Snakemake pipeline to analyze the integration patterns of the synthetic transposon Sleeping Beauty in relation to several genomic features. The pipeline utilizes several custom python scripts and applies a Hidden Markov Model. Due to the sensitivity of the research, only the pipeline and scripts I have written are shown here.
Snakemake was chosen for speed, reproducibility, and ease-of-use for users. Parallelization and multi-threading ensures that the pipeline remains fast even as the number of inputs increaess. Reproducibility is ensured through a log file that tracks changes to the pipeline and through a yaml file that can be exported. Since snakemake is pythonic, it is relatively easy for users to understand.

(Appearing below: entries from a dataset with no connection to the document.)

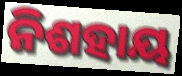
ନିଶହାୟ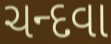
ચન્દવાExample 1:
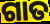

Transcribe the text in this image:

ଗାତ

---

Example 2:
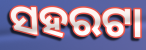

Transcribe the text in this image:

ସହରଟା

FastQC v0.11.9 provided initial quality control metrics, such as the presence of overrepresented sequences indicative of adapter contamination, distribution of read lengths, and more. Using Cutadapt v3.4, the SB sequences from the 5’ end of the read and any Illumina primers from the 3’ end were removed. For its computational speed, Bowtie2 v2.2.5 was utilized to the align the trimmed reads to the Mus musculus genome assembly GRCm38 (mm10). Due to the multiple PCR steps during library preparation, the frequency of nucleotide misincorporation was high enough to affect the removal of the adapters. To combat this, unmapped reads were trimmed again with less stringent criteria and mapped again. Strings of A’s and T’s were also removed. The mapped reads from each trimming-mapping step were combined for downstream analyses irrespective of mapping quality. The omission of a filter by mapping quality permitted the incorporation of multi-mapping reads increasing the sensitivity of the pipeline at the risk of false positives.

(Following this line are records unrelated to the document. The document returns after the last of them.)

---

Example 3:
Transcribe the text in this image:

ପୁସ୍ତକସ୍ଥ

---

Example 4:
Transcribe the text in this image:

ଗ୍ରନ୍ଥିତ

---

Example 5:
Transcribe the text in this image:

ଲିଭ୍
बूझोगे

To further increase the accuracy, reads mapping to the same position were clustered together employing a custom python script and a consensus sequence was generated. Misalignment introduced by improper trimming were accounted for by clustering reads that were a few bases away. Instead of alignment score, the read with highest number of occurrence within the cluster was taken to have the correct starting position and insert length. The user can modify the thresholds for the read proximity for clustering and for the minimum number of occurrences needed to be reported. Sorting of the reads by chromosome position was performed by Samtools v1.12. Because it is known that SB integrates with a preference in TA dinucleotide repeats, an additional script was written to attempt to correct the position for reads that do not begin with TA. The script added or subtracted bases from the 5’ end until it locates a TA with a preference for a new read length closer to the theoretical trimmed sequencing insert length. Sequencing errors were suppressed by taking a consensus of the sequences using Bedtools v2.30.0. The consensus reads were filtered by length to only retain those close to the theoretical trimmed sequencing insert length. The genomic coordinates of the SB landing sites were stored in a Browser Extensible Data file as the “final” output of the pipeline. Additional steps can be added to the snakemake pipeline depending on the desired analysis.